— BEGIN RECORDED INFORMATION —
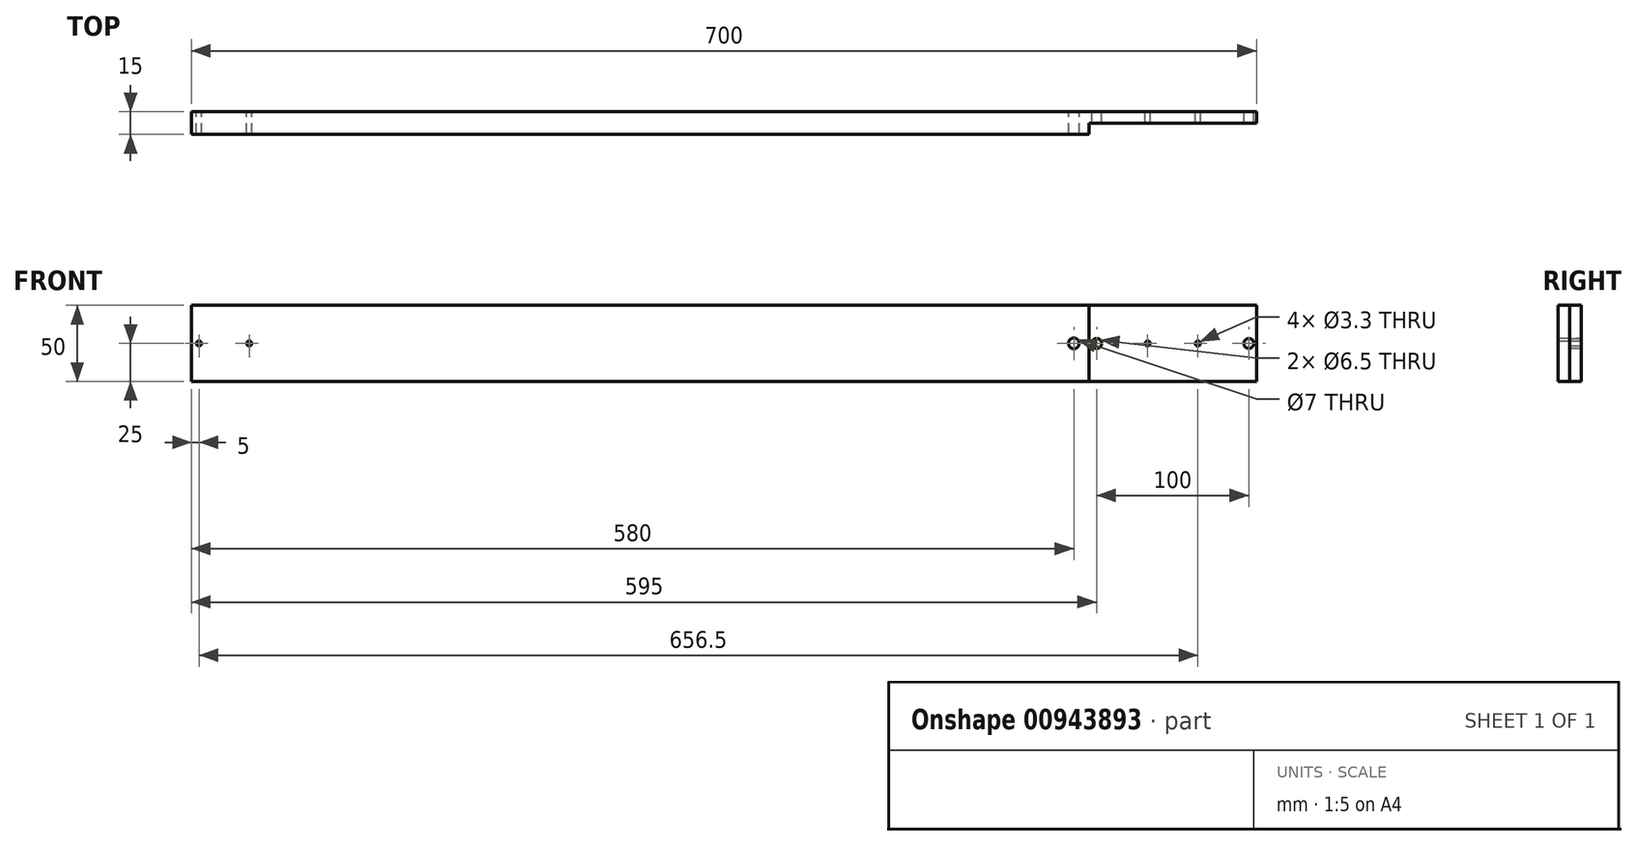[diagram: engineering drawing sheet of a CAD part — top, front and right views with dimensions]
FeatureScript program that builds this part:
annotation { "Feature Type Name" : "Feature", "Feature Type Description" : "" }
export const myFeature = defineFeature(function(context is Context, id is Id, definition is map)
    precondition{}
    {
        {
            var Q0;
            Q0=qCreatedBy(makeId("Front.planeOp"),FACE);
            var sketch = newSketch(context, id + "F0", { "sketchPlane" : qUnion([Q0])});
            skLineSegment(sketch, "E0.bottom", {"start": v(-350, 25) * mm, "end": v(350, 25) * mm});
            skLineSegment(sketch, "E0.top", {"start": v(-350, -25) * mm, "end": v(350, -25) * mm});
            skLineSegment(sketch, "E0.left", {"start": v(-350, 25) * mm, "end": v(-350, -25) * mm});
            skLineSegment(sketch, "E0.right", {"start": v(350, 25) * mm, "end": v(350, -25) * mm});
            skPoint(sketch, "E0.middle", {"position": v(0, 0) * mm});
            skSolve(sketch);
        }
        {
            var Q0;
            Q0 = qSketchRegion(id + "F0", true);
            extrude(context, id + "F1", {"entities" : qUnion([Q0]), "depth" : 15 * mm, "offsetDistance" : 25 * mm});
        }
        {
            var Q0;
            Q0=makeQuery(id+"F1.opExtrude","SWEPT_FACE",FACE,{"disambiguationData":[OSD([sQuery(id+"F0.wireOp",EDGE,"E0.top")])]});
            var sketch = newSketch(context, id + "F2", { "sketchPlane" : qUnion([Q0])});
            skLineSegment(sketch, "E1", {"start": v(350, 15) * mm, "end": v(350, 7.5) * mm});
            skLineSegment(sketch, "E2", {"start": v(350, 7.5) * mm, "end": v(240, 7.5) * mm});
            skLineSegment(sketch, "E3", {"start": v(240, 7.5) * mm, "end": v(240, 15) * mm});
            skLineSegment(sketch, "E4", {"start": v(240, 15) * mm, "end": v(350, 15) * mm});
            skSolve(sketch);
        }
        {
            var Q0;
            Q0 = qSketchRegion(id + "F2", true);
            extrude(context, id + "F3", {"entities" : qUnion([Q0]), "operationType" : NewBodyOperationType.REMOVE, "endBound" : BoundingType.THROUGH_ALL, "oppositeDirection" : true, "depth" : 25 * mm, "offsetDistance" : 25 * mm});
        }
        {
            var Q0;
            Q0=makeQuery(id+"F1.opExtrude","CAP_FACE",FACE,{"disambiguationData":[OSD([sQuery(id+"F0.wireOp",EDGE,"E0.bottom"),sQuery(id+"F0.wireOp",EDGE,"E0.top"),sQuery(id+"F0.wireOp",EDGE,"E0.left"),sQuery(id+"F0.wireOp",EDGE,"E0.right")])],"isStart":true});
            var sketch = newSketch(context, id + "F4", { "sketchPlane" : qUnion([Q0])});
            skPoint(sketch, "E5", {"position": v(-311.5, 0) * mm});
            skPoint(sketch, "E6", {"position": v(-278.5, 0) * mm});
            skLineSegment(sketch, "E7", {"start": v(-295, 25) * mm, "end": v(-295, -25) * mm, "construction": true});
            skSolve(sketch);
        }
        {
            var Q0;
            Q0=sQuery(id+"F4.wireOp",VERTEX,"E5");
            var Q1;
            Q1=sQuery(id+"F4.wireOp",VERTEX,"E6");
            var Q2;
            Q2=makeQuery(id+"F1.opExtrude","SWEPT_BODY",BODY,{"disambiguationData":[OSD([sQuery(id+"F0.wireOp",EDGE,"E0.bottom"),sQuery(id+"F0.wireOp",EDGE,"E0.top"),sQuery(id+"F0.wireOp",EDGE,"E0.left"),sQuery(id+"F0.wireOp",EDGE,"E0.right")])]});
            hole(context, id + "F5", {"style" : HoleStyle.SIMPLE, "endStyle" : HoleEndStyle.THROUGH, "standardTappedOrClearance" : lookupTablePath({ "standard" : "ISO", "engagement" : "75%", "pitch" : "0.7 mm", "size" : "M4", "type" : "Tapped" }), "standardBlindInLast" : lookupTablePath({ "standard" : "ISO", "fit" : "Normal", "engagement" : "75%", "pitch" : "0.7 mm", "size" : "M4", "type" : "Clearance & tapped" }), "holeDiameter" : 3.3 * mm, "majorDiameter" : 4 * mm, "showTappedDepth" : true, "isTappedThrough" : true, "tappedDepth" : 20 * mm, "tapClearance" : 3, "locations" : qUnion([Q0, Q1]), "scope" : qUnion([Q2])});
        }
        {
            var Q0;
            Q0=makeQuery(id+"F1.opExtrude","CAP_FACE",FACE,{"disambiguationData":[OSD([sQuery(id+"F0.wireOp",EDGE,"E0.bottom"),sQuery(id+"F0.wireOp",EDGE,"E0.top"),sQuery(id+"F0.wireOp",EDGE,"E0.left"),sQuery(id+"F0.wireOp",EDGE,"E0.right")])],"isStart":true});
            var sketch = newSketch(context, id + "F6", { "sketchPlane" : qUnion([Q0])});
            skPoint(sketch, "E8", {"position": v(345, 0) * mm});
            skPoint(sketch, "E9", {"position": v(312, 0) * mm});
            skSolve(sketch);
        }
        {
            var Q0;
            Q0=sQuery(id+"F6.wireOp",VERTEX,"E9");
            var Q1;
            Q1=sQuery(id+"F6.wireOp",VERTEX,"E8");
            var Q2;
            Q2=makeQuery(id+"F1.opExtrude","SWEPT_BODY",BODY,{"disambiguationData":[OSD([sQuery(id+"F0.wireOp",EDGE,"E0.bottom"),sQuery(id+"F0.wireOp",EDGE,"E0.top"),sQuery(id+"F0.wireOp",EDGE,"E0.left"),sQuery(id+"F0.wireOp",EDGE,"E0.right")])]});
            hole(context, id + "F7", {"style" : HoleStyle.SIMPLE, "endStyle" : HoleEndStyle.THROUGH, "standardTappedOrClearance" : lookupTablePath({ "standard" : "ISO", "engagement" : "75%", "pitch" : "0.7 mm", "size" : "M4", "type" : "Tapped" }), "standardBlindInLast" : lookupTablePath({ "standard" : "ISO", "fit" : "Normal", "engagement" : "75%", "pitch" : "0.7 mm", "size" : "M4", "type" : "Clearance & tapped" }), "holeDiameter" : 3.3 * mm, "majorDiameter" : 4 * mm, "showTappedDepth" : true, "isTappedThrough" : true, "tappedDepth" : 20 * mm, "tapClearance" : 3, "locations" : qUnion([Q0, Q1]), "scope" : qUnion([Q2])});
        }
        {
            var Q0;
            Q0=makeQuery(id+"F1.opExtrude","CAP_FACE",FACE,{"disambiguationData":[OSD([sQuery(id+"F0.wireOp",EDGE,"E0.bottom"),sQuery(id+"F0.wireOp",EDGE,"E0.top"),sQuery(id+"F0.wireOp",EDGE,"E0.left"),sQuery(id+"F0.wireOp",EDGE,"E0.right")])],"isStart":true});
            var sketch = newSketch(context, id + "F8", { "sketchPlane" : qUnion([Q0])});
            skLineSegment(sketch, "E10", {"start": v(-300, -25) * mm, "end": v(-300, 25) * mm, "construction": true});
            skPoint(sketch, "E11", {"position": v(-230, 0) * mm});
            skSolve(sketch);
        }
        {
            var Q0;
            Q0=sQuery(id+"F8.wireOp",VERTEX,"E11");
            var Q1;
            Q1=makeQuery(id+"F1.opExtrude","SWEPT_BODY",BODY,{"disambiguationData":[OSD([sQuery(id+"F0.wireOp",EDGE,"E0.bottom"),sQuery(id+"F0.wireOp",EDGE,"E0.top"),sQuery(id+"F0.wireOp",EDGE,"E0.left"),sQuery(id+"F0.wireOp",EDGE,"E0.right")])]});
            hole(context, id + "F9", {"style" : HoleStyle.SIMPLE, "endStyle" : HoleEndStyle.THROUGH, "standardTappedOrClearance" : lookupTablePath({ "standard" : "ISO", "size" : "7", "type" : "Drilled" }), "standardBlindInLast" : lookupTablePath({ "standard" : "ISO", "size" : "7", "type" : "Drilled" }), "holeDiameter" : 7 * mm, "majorDiameter" : 6 * mm, "tappedDepth" : 20 * mm, "tapClearance" : 3, "startFromSketch" : true, "locations" : qUnion([Q0]), "scope" : qUnion([Q1])});
        }
        {
            var Q0;
            Q0=makeQuery(id+"F1.opExtrude","CAP_FACE",FACE,{"disambiguationData":[OSD([sQuery(id+"F0.wireOp",EDGE,"E0.bottom"),sQuery(id+"F0.wireOp",EDGE,"E0.top"),sQuery(id+"F0.wireOp",EDGE,"E0.left"),sQuery(id+"F0.wireOp",EDGE,"E0.right")])],"isStart":true});
            var sketch = newSketch(context, id + "F10", { "sketchPlane" : qUnion([Q0])});
            skPoint(sketch, "E12", {"position": v(-345, 0) * mm});
            skPoint(sketch, "E13", {"position": v(-245, 0) * mm});
            skLineSegment(sketch, "E14", {"start": v(-295, 25) * mm, "end": v(-295, -25) * mm, "construction": true});
            skSolve(sketch);
        }
        {
            var Q0;
            Q0=sQuery(id+"F10.wireOp",VERTEX,"E12");
            var Q1;
            Q1=sQuery(id+"F10.wireOp",VERTEX,"E13");
            var Q2;
            Q2=makeQuery(id+"F1.opExtrude","SWEPT_BODY",BODY,{"disambiguationData":[OSD([sQuery(id+"F0.wireOp",EDGE,"E0.bottom"),sQuery(id+"F0.wireOp",EDGE,"E0.top"),sQuery(id+"F0.wireOp",EDGE,"E0.left"),sQuery(id+"F0.wireOp",EDGE,"E0.right")])]});
            hole(context, id + "F11", {"style" : HoleStyle.SIMPLE, "endStyle" : HoleEndStyle.THROUGH, "standardTappedOrClearance" : lookupTablePath({ "standard" : "ISO", "size" : "6.5", "type" : "Drilled" }), "standardBlindInLast" : lookupTablePath({ "standard" : "ISO", "size" : "6.5", "type" : "Drilled" }), "holeDiameter" : 6.5 * mm, "majorDiameter" : 5 * mm, "tappedDepth" : 20 * mm, "tapClearance" : 3, "locations" : qUnion([Q0, Q1]), "scope" : qUnion([Q2])});
        }
    });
— END RECORDED INFORMATION —
YOUR TASK: Find every line in the data above that contains the string "style", matching case exactly, and copy each of those lines.

SOLUTION FOR THIS PROBLEM:
            hole(context, id + "F5", {"style" : HoleStyle.SIMPLE, "endStyle" : HoleEndStyle.THROUGH, "standardTappedOrClearance" : lookupTablePath({ "standard" : "ISO", "engagement" : "75%", "pitch" : "0.7 mm", "size" : "M4", "type" : "Tapped" }), "standardBlindInLast" : lookupTablePath({ "standard" : "ISO", "fit" : "Normal", "engagement" : "75%", "pitch" : "0.7 mm", "size" : "M4", "type" : "Clearance & tapped" }), "holeDiameter" : 3.3 * mm, "majorDiameter" : 4 * mm, "showTappedDepth" : true, "isTappedThrough" : true, "tappedDepth" : 20 * mm, "tapClearance" : 3, "locations" : qUnion([Q0, Q1]), "scope" : qUnion([Q2])});
            hole(context, id + "F7", {"style" : HoleStyle.SIMPLE, "endStyle" : HoleEndStyle.THROUGH, "standardTappedOrClearance" : lookupTablePath({ "standard" : "ISO", "engagement" : "75%", "pitch" : "0.7 mm", "size" : "M4", "type" : "Tapped" }), "standardBlindInLast" : lookupTablePath({ "standard" : "ISO", "fit" : "Normal", "engagement" : "75%", "pitch" : "0.7 mm", "size" : "M4", "type" : "Clearance & tapped" }), "holeDiameter" : 3.3 * mm, "majorDiameter" : 4 * mm, "showTappedDepth" : true, "isTappedThrough" : true, "tappedDepth" : 20 * mm, "tapClearance" : 3, "locations" : qUnion([Q0, Q1]), "scope" : qUnion([Q2])});
            hole(context, id + "F9", {"style" : HoleStyle.SIMPLE, "endStyle" : HoleEndStyle.THROUGH, "standardTappedOrClearance" : lookupTablePath({ "standard" : "ISO", "size" : "7", "type" : "Drilled" }), "standardBlindInLast" : lookupTablePath({ "standard" : "ISO", "size" : "7", "type" : "Drilled" }), "holeDiameter" : 7 * mm, "majorDiameter" : 6 * mm, "tappedDepth" : 20 * mm, "tapClearance" : 3, "startFromSketch" : true, "locations" : qUnion([Q0]), "scope" : qUnion([Q1])});
            hole(context, id + "F11", {"style" : HoleStyle.SIMPLE, "endStyle" : HoleEndStyle.THROUGH, "standardTappedOrClearance" : lookupTablePath({ "standard" : "ISO", "size" : "6.5", "type" : "Drilled" }), "standardBlindInLast" : lookupTablePath({ "standard" : "ISO", "size" : "6.5", "type" : "Drilled" }), "holeDiameter" : 6.5 * mm, "majorDiameter" : 5 * mm, "tappedDepth" : 20 * mm, "tapClearance" : 3, "locations" : qUnion([Q0, Q1]), "scope" : qUnion([Q2])});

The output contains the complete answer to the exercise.